The North Side neighborhood of Uptown was once considered an entertainment hub for Chicago music-lovers and partiers. Old standbys such as the Aragon Ballroom, Green Mill Jazz Club and Riviera Theatre drew big crowds back in the day. They were the city’s hot dance halls and infamous speakeasies, known to host the likes of Al Capone. Today, the historic halls are still around—reinvented with a slightly different twist to entice modern patrons—yet bestowing entertainment value just as grand as its former Golden Years. The Aragon has been transformed into a several-thousand-seat auditorium that bills top Latino bands and other well-known artists. The Riviera is now one of Chicago’s premier music venues. It books popular groups from around the world, often to sellout audiences. The Green Mill’s reputation has spread nationwide as the city’s legendary jazz destination. Restored to its original prohibition-era splendor, the Green Mill continues to be the go-to for great jazz in Chicago.    

“Little Vietnam” is located in Uptown along Argyle Street, on the neighborhood’s northern end. This few-block strip is packed with a concentration of Asian restaurants, grocery stores and shops. In addition to several Vietnamese eateries, Argyle Street has great Thai, Chinese and Laotian dining options. With a Red Line train station at Argyle and Broadway, Little Vietnam is a convenient stop that attracts people from all over the city who are looking for the most authentic Vietnamese food in Chicago.  

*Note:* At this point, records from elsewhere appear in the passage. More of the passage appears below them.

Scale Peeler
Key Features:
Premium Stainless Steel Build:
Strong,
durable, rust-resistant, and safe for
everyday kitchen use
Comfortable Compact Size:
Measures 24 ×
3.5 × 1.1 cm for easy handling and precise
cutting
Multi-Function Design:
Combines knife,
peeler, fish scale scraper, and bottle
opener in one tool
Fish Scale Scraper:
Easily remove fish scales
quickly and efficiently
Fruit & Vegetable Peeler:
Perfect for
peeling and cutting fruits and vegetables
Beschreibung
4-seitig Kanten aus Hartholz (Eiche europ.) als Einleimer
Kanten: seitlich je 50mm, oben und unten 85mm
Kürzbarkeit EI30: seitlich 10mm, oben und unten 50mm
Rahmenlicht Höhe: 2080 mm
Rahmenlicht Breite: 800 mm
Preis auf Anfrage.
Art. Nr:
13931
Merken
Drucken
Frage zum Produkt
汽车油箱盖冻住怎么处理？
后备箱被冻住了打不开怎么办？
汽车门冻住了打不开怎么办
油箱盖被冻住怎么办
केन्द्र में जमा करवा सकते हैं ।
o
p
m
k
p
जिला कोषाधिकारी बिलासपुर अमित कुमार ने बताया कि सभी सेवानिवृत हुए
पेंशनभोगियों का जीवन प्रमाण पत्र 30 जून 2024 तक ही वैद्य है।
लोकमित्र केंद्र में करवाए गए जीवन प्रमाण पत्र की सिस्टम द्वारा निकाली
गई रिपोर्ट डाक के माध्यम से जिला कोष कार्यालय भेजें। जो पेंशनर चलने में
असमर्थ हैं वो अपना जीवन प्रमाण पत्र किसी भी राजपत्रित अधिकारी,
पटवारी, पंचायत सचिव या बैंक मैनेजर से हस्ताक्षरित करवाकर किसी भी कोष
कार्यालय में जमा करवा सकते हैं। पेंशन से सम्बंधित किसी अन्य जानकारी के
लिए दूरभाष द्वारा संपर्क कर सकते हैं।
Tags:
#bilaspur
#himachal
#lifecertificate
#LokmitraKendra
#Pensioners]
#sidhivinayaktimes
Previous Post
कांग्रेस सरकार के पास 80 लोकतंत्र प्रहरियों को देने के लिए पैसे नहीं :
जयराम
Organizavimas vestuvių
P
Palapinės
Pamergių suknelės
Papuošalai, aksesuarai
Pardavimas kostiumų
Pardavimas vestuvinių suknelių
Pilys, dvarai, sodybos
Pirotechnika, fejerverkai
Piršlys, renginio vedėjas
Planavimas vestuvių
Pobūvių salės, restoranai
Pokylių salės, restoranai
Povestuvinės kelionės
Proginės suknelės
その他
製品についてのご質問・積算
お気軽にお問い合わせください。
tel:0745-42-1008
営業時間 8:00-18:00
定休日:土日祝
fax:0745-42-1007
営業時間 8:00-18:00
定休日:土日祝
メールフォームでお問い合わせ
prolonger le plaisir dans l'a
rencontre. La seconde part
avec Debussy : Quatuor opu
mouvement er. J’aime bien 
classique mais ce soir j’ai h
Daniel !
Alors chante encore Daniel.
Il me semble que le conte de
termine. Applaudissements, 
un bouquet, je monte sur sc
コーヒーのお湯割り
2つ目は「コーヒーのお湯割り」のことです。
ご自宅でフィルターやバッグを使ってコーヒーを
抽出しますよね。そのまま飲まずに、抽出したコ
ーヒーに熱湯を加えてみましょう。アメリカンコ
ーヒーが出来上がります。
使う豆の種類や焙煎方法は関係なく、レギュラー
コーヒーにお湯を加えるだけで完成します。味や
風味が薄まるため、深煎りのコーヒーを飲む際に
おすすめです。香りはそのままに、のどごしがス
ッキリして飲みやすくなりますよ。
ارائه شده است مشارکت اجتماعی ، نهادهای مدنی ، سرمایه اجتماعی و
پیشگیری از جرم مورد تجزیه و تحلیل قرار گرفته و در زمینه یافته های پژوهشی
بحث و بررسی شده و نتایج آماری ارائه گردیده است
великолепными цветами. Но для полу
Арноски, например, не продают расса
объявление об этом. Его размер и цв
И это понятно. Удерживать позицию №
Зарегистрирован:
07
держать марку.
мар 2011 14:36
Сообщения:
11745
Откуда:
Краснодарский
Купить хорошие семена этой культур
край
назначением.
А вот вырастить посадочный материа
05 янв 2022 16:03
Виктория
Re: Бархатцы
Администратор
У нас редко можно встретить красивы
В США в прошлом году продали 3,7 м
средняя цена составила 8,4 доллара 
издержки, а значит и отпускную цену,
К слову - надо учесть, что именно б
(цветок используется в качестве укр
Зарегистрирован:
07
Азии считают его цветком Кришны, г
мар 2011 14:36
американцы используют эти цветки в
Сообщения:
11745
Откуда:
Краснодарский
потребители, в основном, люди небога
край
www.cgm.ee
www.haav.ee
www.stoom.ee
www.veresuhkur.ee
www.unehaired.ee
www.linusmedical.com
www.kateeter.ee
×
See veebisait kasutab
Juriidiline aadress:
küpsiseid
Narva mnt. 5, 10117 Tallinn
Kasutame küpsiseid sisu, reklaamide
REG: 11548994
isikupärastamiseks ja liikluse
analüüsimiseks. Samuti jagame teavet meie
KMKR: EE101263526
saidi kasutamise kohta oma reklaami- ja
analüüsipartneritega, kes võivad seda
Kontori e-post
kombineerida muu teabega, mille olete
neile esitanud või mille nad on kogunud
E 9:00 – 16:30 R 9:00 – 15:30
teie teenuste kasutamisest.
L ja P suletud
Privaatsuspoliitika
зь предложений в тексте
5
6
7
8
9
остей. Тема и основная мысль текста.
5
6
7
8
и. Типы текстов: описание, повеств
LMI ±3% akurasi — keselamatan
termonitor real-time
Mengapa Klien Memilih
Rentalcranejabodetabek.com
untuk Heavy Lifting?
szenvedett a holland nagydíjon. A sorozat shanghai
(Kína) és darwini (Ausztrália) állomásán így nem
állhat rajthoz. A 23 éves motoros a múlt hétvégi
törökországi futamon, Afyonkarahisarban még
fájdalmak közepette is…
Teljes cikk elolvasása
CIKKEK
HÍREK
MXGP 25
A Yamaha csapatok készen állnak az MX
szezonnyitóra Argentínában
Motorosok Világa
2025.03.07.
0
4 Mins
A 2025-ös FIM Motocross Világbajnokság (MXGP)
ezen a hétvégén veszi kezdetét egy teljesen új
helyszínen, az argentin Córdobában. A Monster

During the mid-20th Century, Uptown went through a period of flux where much of its middle class population moved out to the suburbs. The larger homes were converted into multi-unit apartments and less affluent families took up residence in the inexpensive housing. City programs and urban renewal groups organized to revitalize Uptown, working to provide employment opportunities and foster community pride. Things started to turn around for the neighborhood as new residents relocated to the area, including large numbers of Asians, Latinos and African Americans. 

For years Uptown has been considered one of Chicago’s more demographically diverse communities. But, the spread of gentrification in the early 2000s started to change the neighborhood’s ethnic composition once again. The popularity of neighboring Lakeview to the south and Edgewater to north has spilled over into Uptown, prompting a significant increase in condo prices. The rising real estate values seem to have gone hand-in-hand with a surge in Caucasian residents (about 10% higher than before 2000). There is also a noticeable decline in the African American population in Uptown and its sub-neighborhoods (Buena Park, Margate Park and Sheridan Park).

As mentioned above, the Red Line mass transit train runs through Uptown. It has three stops: Argyle, Lawrence and Wilson.